Indian American scientist to lead foremost US agency supporting fundamental research & education.
President Donald Trump intends to nominate Indian-American engineer-scientist Dr Sethuraman Panchanathan as Director of the National Science Foundation, the White House has announced.
On confirmation by the Senate, Dr. Panchanathan, a graduate of Indian Institute of Science (1984) and Indian Institute of Technology (1986) will lead the US government’s foremost agency that supports fundamental research and education in all the non-medical fields of science and engineering.
With a budget of nearly $ 8 billion, the NSF is said to fund approximately 24 percent of all federally supported basic research conducted by the US colleges and universities.

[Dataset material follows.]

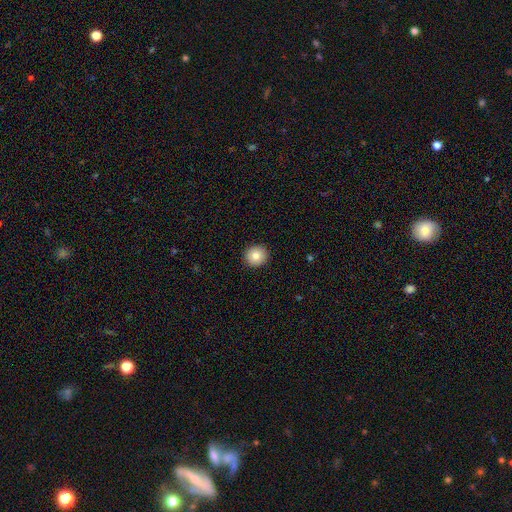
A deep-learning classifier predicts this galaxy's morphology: This is clearly a smooth galaxy (82%). How rounded: clearly round (92%). Merging: clearly none (92%).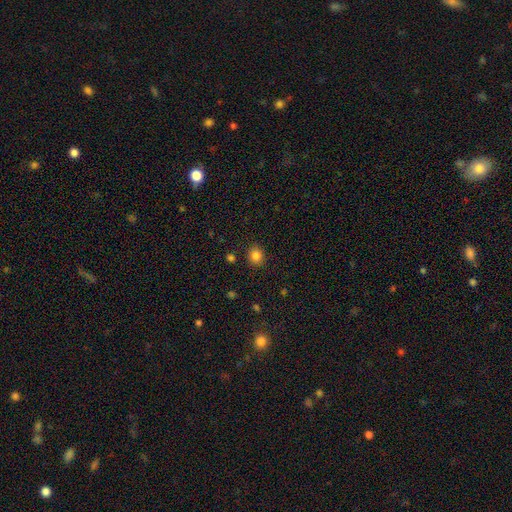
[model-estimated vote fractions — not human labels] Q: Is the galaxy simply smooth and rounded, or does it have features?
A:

In some fields, such as mathematics, computer science, economics, and the social sciences, the NSF is the major source of federal backing.
The Founding Director of the Center for Cognitive Ubiquitous Computing at Arizona State University, Panchanathan is currently the University’s Executive Vice President and the Chief Research and Innovation Officer.
Panchanathan is the second Indian-American to head the prestigious 70-year old foundation after Dr Subra Suresh, like him a Chennai-born IIT-ian, who was nominated by President Barack Obama in 2010, but left after three years.
The outgoing NSF director Dr. France A. Córdova, another Obama appointee, is just concluding her six-year term.
A physics undergrad of University of Chennai’s Vivekananda College, Panchanathan is a Fellow of the National Association of Inventors, the American Association for the Advancement of Science, the Canadian Academy of Engineering, the Institute of Electrical and Electronics Engineers, and the Society of Optical Engineering.
The Center for Cognitive Ubiquitous Computing (CUbiC) that he founded in Arizona in 2001 focuses on designing technologies and devices for assisting individuals with disabilities. Among the disabilities the lab attempts to ease are impaired vision, stroke and autism.
Like his predecessors Presidents Bill Clinton, George Bush and Obama, Trump too has named several Indian Americans for key jobs.
Among his picks are Rita Baranwal, who is the Assistant Secretary of Energy (Nuclear Energy), and Seema Verma, Administrator of the Centers for Medicare and Medicaid Services.